§ **WHAT IS REQUIRED**
Where a picture shows up in the listing below, omit it and output the rest exactly.

*** PROVIDED MATERIAL

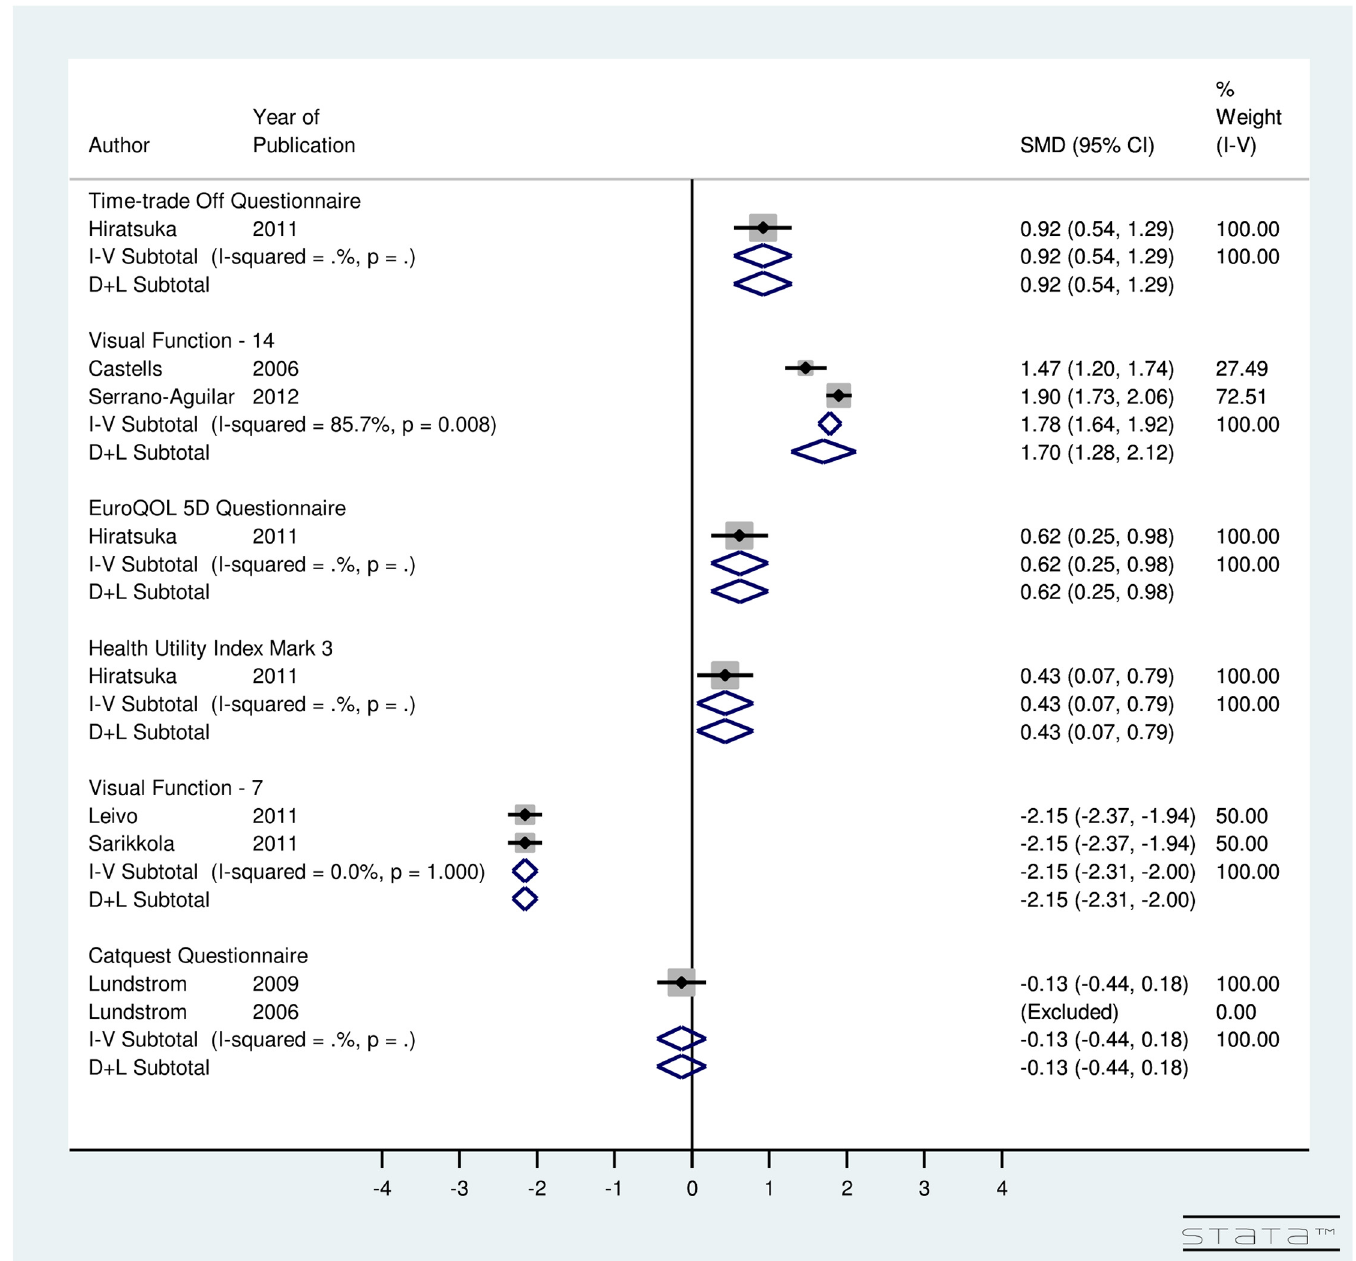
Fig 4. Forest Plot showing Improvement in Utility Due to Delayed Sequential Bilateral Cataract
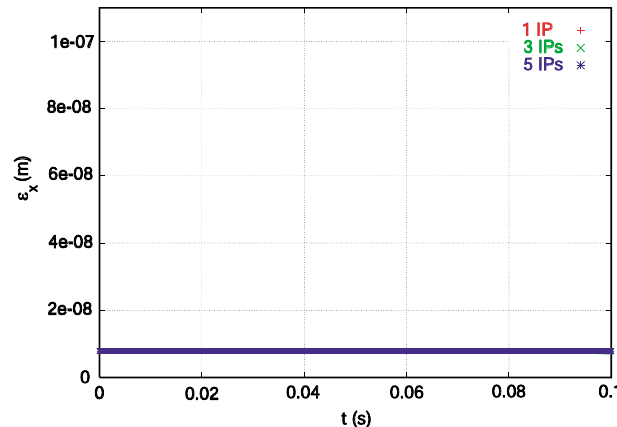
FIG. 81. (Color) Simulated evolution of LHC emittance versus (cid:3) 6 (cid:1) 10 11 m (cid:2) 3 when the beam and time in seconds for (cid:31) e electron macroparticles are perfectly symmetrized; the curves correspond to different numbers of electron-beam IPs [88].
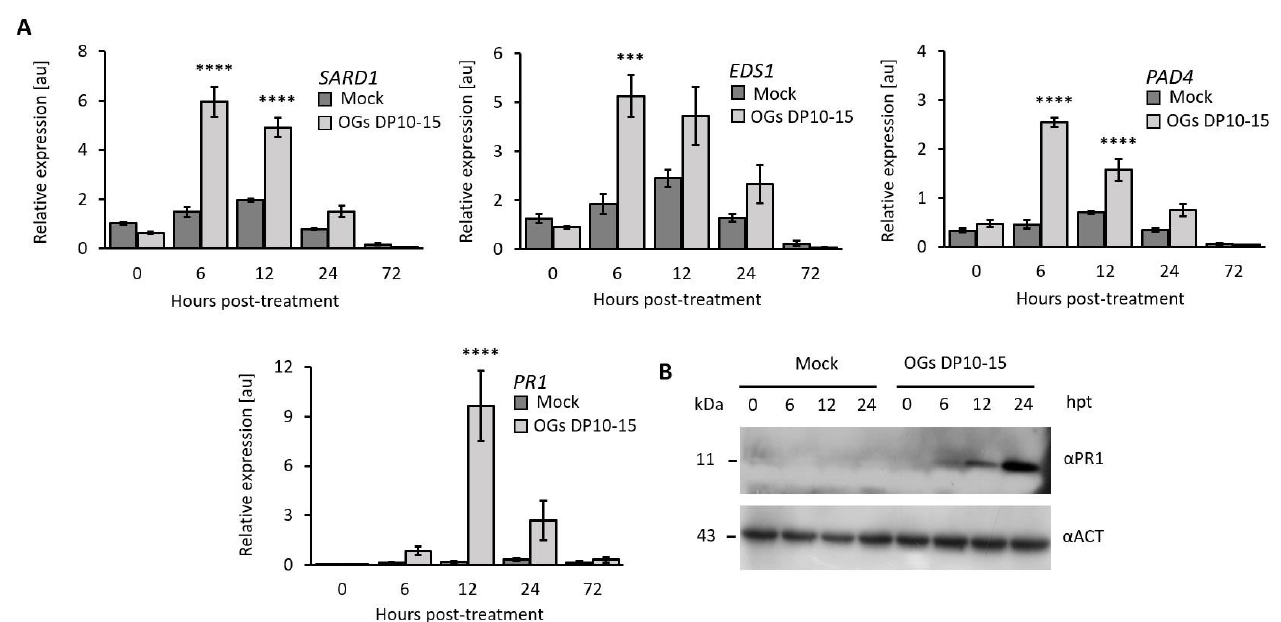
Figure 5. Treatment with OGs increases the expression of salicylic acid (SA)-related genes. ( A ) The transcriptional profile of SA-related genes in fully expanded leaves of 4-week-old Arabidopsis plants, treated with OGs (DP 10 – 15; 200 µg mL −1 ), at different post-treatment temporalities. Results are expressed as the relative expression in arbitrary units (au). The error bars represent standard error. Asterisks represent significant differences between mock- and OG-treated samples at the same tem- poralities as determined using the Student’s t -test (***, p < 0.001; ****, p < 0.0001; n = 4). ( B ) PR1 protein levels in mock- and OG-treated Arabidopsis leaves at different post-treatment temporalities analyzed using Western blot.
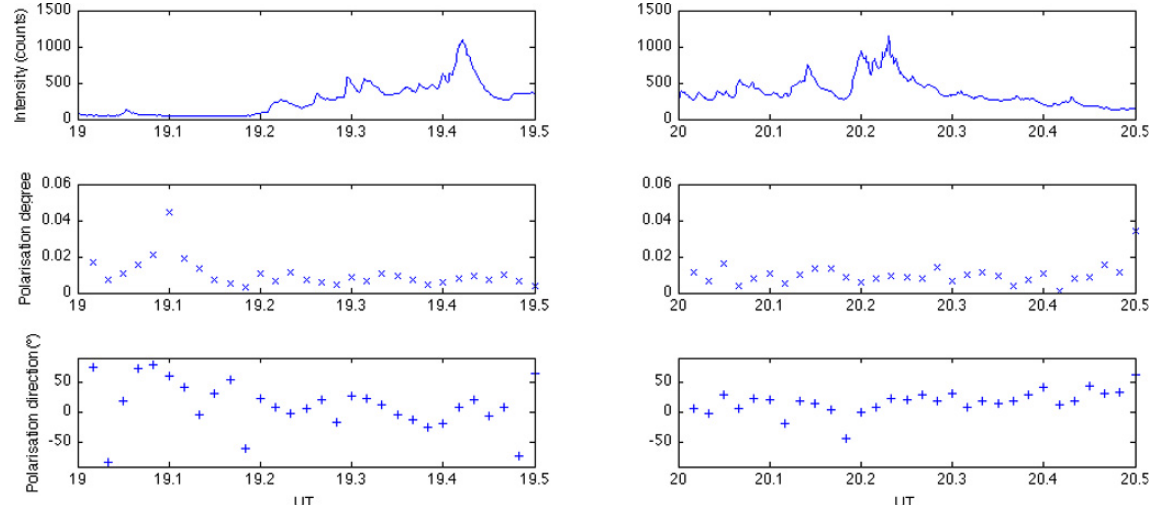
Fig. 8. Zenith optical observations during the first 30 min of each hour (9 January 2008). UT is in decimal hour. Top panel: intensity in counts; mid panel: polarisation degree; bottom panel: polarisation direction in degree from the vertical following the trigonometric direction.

******

§ **PROBLEM SOLUTION**
Fig 4. Forest Plot showing Improvement in Utility Due to Delayed Sequential Bilateral Cataract
FIG. 81. (Color) Simulated evolution of LHC emittance versus (cid:3) 6 (cid:1) 10 11 m (cid:2) 3 when the beam and time in seconds for (cid:31) e electron macroparticles are perfectly symmetrized; the curves correspond to different numbers of electron-beam IPs [88].
Figure 5. Treatment with OGs increases the expression of salicylic acid (SA)-related genes. ( A ) The transcriptional profile of SA-related genes in fully expanded leaves of 4-week-old Arabidopsis plants, treated with OGs (DP 10 – 15; 200 µg mL −1 ), at different post-treatment temporalities. Results are expressed as the relative expression in arbitrary units (au). The error bars represent standard error. Asterisks represent significant differences between mock- and OG-treated samples at the same tem- poralities as determined using the Student’s t -test (***, p < 0.001; ****, p < 0.0001; n = 4). ( B ) PR1 protein levels in mock- and OG-treated Arabidopsis leaves at different post-treatment temporalities analyzed using Western blot.
Fig. 8. Zenith optical observations during the first 30 min of each hour (9 January 2008). UT is in decimal hour. Top panel: intensity in counts; mid panel: polarisation degree; bottom panel: polarisation direction in degree from the vertical following the trigonometric direction.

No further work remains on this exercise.